§ **Provided text**:
------------------------

Martin MacInnes is the author of In Ascension, which was longlisted for the Booker Prize 2023.  An author and essayist based in Scotland, MacInnes has been longlisted for the Saltire Award for his debut novel, Infinite Ground, which also won the Somerset Maugham award. In 2020, MacInnes was named by the National Centre for Writing as one of the ten UK writers ‘asking the questions that will shape our future’.

In 2014, MacInnes won the Manchester Writing Competition for his short story Our Disorder. The Competition is the UK’s biggest prize for unpublished work, and is run by the Manchester Writing School at Manchester Metropolitan University.

We caught up with MacInnes ahead of this year’s Manchester Writing Competition to find out his thoughts on the prize, advice for writers considering entering the international competition this year, and how ecology influences his writing.


Congratulations on being longlisted for the Booker Prize 2023! How does it feel, and what would winning the prize mean to you?

------------------------

§ **Information supplied**:
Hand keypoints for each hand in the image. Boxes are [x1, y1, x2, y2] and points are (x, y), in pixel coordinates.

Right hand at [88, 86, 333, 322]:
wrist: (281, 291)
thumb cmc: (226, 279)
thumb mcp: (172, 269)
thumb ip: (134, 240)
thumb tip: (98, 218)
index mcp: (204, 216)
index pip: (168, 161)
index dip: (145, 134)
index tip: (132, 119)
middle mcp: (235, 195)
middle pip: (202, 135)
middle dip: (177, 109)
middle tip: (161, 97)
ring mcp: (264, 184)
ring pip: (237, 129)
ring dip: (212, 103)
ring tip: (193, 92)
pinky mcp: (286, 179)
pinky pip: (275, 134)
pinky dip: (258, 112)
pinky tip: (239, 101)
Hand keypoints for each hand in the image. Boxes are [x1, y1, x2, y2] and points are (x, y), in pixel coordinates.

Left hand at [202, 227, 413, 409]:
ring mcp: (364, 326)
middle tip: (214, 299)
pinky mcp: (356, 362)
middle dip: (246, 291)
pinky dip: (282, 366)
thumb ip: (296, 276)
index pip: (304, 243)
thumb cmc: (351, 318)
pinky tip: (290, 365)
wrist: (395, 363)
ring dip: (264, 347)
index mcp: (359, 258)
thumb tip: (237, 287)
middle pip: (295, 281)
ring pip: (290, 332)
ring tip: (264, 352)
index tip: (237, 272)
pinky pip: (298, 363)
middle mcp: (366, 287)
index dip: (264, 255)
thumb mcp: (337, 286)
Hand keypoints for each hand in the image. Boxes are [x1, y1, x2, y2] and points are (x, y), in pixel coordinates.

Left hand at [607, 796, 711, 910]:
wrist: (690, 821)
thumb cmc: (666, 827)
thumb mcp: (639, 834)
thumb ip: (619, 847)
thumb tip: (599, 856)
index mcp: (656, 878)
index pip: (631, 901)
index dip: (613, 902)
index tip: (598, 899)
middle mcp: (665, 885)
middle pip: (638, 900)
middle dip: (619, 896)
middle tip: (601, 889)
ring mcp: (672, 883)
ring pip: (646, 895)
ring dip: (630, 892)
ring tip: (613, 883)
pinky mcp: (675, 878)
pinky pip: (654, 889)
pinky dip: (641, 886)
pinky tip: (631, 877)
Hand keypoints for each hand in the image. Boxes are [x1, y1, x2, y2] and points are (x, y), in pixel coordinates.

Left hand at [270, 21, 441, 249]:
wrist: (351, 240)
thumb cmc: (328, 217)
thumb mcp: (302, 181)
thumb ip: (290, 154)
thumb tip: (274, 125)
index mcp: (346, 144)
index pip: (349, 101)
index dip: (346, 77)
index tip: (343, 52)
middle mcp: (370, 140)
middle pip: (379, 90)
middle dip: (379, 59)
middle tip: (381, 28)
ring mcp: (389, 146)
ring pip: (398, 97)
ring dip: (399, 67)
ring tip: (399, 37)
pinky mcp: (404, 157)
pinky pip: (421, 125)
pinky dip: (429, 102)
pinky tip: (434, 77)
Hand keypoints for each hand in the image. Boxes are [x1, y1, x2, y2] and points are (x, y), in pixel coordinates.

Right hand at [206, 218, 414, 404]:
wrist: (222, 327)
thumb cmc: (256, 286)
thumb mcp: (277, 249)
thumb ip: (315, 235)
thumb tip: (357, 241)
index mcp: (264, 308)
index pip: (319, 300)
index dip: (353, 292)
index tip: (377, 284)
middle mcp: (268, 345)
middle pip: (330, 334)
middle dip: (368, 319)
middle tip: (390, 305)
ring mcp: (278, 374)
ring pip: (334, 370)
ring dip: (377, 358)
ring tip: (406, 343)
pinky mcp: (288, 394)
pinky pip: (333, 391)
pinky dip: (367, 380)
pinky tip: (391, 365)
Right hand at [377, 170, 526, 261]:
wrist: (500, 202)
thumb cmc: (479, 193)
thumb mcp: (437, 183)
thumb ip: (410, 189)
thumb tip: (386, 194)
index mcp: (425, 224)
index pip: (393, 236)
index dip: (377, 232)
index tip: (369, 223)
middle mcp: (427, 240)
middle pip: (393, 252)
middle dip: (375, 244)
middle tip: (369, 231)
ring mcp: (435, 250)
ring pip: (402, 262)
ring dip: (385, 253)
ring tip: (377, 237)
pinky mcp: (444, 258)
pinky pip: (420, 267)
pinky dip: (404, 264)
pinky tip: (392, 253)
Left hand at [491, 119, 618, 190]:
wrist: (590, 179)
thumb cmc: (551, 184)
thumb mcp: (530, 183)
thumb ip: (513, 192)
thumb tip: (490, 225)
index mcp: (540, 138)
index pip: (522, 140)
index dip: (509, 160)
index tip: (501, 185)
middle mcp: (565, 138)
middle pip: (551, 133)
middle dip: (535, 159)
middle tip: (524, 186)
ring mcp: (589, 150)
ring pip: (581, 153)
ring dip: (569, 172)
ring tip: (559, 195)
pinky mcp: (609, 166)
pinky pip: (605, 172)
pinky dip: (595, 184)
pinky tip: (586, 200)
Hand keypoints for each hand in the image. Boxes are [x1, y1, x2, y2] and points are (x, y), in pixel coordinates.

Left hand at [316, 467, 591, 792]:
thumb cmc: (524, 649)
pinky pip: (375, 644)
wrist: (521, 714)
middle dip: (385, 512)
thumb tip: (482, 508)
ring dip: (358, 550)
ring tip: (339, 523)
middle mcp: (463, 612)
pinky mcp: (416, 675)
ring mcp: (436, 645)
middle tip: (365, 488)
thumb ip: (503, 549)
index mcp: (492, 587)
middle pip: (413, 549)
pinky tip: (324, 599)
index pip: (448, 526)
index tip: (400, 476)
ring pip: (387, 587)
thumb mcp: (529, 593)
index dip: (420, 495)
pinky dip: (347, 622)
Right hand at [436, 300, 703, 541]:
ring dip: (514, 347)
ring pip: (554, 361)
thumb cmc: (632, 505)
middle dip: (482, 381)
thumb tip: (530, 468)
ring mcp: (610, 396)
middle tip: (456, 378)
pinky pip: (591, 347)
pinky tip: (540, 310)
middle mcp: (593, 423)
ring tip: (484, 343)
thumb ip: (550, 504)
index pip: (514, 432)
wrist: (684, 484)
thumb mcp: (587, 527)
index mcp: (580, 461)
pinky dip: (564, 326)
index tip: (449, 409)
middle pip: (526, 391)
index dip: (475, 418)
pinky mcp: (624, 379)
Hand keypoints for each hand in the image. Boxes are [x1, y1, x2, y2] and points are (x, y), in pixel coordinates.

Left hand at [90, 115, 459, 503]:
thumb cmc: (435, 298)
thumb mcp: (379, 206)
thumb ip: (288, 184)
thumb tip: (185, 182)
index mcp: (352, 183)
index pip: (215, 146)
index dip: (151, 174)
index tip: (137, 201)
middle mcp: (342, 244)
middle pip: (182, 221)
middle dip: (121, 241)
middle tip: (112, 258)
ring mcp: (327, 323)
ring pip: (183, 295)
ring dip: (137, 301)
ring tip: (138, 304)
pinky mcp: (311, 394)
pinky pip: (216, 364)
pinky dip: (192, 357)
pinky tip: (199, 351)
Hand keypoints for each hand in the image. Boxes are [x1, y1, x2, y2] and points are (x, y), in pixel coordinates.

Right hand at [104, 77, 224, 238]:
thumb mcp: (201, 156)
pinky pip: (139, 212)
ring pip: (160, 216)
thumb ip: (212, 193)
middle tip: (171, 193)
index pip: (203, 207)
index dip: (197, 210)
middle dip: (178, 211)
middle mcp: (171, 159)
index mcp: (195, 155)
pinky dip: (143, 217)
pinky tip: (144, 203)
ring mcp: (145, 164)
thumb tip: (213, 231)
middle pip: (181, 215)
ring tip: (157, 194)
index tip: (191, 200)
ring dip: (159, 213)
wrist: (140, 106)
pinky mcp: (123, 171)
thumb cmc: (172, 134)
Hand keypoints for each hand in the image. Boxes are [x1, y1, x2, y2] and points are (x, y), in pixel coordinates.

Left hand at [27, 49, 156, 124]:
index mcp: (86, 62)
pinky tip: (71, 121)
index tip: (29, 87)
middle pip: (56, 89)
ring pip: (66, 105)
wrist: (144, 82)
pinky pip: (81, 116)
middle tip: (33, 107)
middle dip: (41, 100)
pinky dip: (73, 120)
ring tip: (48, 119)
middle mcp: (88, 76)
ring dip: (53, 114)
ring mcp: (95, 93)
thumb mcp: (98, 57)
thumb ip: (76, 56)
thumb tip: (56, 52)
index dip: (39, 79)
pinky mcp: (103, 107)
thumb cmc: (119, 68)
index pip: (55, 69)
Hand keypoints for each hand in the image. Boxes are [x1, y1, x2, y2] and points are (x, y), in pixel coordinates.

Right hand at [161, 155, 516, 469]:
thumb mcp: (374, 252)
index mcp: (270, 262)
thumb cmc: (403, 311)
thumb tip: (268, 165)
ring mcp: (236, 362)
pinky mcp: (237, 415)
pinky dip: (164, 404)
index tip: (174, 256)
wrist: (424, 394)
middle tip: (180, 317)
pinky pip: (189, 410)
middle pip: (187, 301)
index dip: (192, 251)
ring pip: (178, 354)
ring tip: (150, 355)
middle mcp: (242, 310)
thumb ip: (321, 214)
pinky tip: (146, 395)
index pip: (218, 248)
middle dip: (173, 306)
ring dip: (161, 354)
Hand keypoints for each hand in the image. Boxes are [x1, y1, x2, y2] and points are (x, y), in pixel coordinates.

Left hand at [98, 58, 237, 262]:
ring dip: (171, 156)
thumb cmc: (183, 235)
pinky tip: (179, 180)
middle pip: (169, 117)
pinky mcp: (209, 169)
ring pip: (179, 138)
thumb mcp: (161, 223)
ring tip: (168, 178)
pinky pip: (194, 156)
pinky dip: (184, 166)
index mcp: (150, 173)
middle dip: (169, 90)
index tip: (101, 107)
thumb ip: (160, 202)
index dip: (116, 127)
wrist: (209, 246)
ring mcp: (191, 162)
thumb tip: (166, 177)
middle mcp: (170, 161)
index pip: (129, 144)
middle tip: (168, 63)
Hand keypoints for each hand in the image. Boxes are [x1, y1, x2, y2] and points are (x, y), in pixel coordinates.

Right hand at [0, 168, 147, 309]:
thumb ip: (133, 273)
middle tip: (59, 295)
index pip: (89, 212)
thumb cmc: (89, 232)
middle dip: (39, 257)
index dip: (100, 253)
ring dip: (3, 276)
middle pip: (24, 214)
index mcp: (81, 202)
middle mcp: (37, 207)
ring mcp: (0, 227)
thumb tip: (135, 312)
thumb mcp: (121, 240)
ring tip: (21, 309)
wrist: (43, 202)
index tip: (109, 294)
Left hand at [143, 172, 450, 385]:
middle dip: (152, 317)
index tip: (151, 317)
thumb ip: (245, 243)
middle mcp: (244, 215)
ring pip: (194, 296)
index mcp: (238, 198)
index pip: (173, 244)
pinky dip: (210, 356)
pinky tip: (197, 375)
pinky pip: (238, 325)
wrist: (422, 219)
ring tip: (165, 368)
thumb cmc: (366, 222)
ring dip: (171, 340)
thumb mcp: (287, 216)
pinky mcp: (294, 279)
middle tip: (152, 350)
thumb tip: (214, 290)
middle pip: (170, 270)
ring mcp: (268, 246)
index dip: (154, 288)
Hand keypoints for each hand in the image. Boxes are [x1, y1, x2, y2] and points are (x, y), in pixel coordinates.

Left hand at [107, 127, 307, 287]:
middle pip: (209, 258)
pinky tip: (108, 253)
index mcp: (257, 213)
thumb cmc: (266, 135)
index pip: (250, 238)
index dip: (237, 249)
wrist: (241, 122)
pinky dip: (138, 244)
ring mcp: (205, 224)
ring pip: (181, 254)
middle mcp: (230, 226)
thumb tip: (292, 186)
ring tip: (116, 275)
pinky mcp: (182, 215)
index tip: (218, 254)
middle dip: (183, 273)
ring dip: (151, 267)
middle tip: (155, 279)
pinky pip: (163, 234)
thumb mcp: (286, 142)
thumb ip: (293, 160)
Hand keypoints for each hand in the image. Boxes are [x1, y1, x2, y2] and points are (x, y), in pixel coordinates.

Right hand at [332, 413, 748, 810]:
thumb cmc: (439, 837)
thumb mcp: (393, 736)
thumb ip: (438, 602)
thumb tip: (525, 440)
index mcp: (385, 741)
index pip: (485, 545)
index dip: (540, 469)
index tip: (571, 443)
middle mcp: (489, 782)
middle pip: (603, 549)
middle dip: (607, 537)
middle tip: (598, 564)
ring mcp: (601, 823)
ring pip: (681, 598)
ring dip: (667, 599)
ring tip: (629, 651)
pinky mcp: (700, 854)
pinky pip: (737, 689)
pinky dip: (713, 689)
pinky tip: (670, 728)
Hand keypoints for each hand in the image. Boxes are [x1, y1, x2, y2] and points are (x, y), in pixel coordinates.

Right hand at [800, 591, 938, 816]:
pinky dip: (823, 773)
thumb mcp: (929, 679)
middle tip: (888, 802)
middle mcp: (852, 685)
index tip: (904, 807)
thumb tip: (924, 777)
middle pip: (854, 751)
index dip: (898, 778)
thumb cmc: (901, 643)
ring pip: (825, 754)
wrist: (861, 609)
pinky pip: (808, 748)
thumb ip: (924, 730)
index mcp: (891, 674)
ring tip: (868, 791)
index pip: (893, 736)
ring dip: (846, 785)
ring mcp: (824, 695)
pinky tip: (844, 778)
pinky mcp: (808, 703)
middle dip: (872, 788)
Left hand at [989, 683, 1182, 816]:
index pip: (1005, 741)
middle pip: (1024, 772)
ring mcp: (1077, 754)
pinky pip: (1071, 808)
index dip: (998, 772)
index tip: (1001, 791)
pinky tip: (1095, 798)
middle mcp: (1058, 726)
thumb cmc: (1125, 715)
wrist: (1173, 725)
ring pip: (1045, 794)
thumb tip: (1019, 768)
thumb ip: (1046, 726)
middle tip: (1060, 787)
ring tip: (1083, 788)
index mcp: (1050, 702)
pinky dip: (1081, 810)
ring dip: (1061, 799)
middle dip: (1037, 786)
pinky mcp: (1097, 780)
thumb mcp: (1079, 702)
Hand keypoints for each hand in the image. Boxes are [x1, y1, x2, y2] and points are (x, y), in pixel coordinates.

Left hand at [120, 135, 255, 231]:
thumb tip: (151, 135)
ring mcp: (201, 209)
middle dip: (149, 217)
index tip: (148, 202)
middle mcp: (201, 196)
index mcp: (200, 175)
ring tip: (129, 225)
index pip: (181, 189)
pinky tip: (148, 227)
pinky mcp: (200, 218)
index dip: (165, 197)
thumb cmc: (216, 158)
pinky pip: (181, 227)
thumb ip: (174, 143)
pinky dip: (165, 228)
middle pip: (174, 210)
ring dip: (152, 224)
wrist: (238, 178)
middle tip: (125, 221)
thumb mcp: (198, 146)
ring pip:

------------------------

§ **Work instruction A**: In the text about Martin MacInnes, which award did his debut novel Infinite Ground win?
§ **Work instruction B**:
Decide whether each statement agrees with the text about Martin MacInnes. Answer yes or no for each, and quote the words from the text that settle it.
(i) MacInnes is based in Scotland.
(ii) MacInnes won the Booker Prize for his short story Our Disorder.
(iii) The Manchester Writing Competition is run by the Manchester Writing School at Manchester Metropolitan University.
§ **Work instruction C**: Summarize the text about Martin MacInnes in two sentences.
None of the tasks make use of the items shown above.

§ **Exercise result A**: The Somerset Maugham award.

§ **Exercise result B**:
(i) Yes: "An author and essayist based in Scotland"
(ii) No: "In 2014, MacInnes won the Manchester Writing Competition for his short story Our Disorder."
(iii) Yes: "is run by the Manchester Writing School at Manchester Metropolitan University"

§ **Exercise result C**: Martin MacInnes is a Scotland-based author and essayist whose novel In Ascension was longlisted for the Booker Prize 2023 and whose debut novel, Infinite Ground, won the Somerset Maugham award. In 2014 he won the Manchester Writing Competition, the UK's biggest prize for unpublished work, with his short story Our Disorder, and he was interviewed ahead of this year's competition.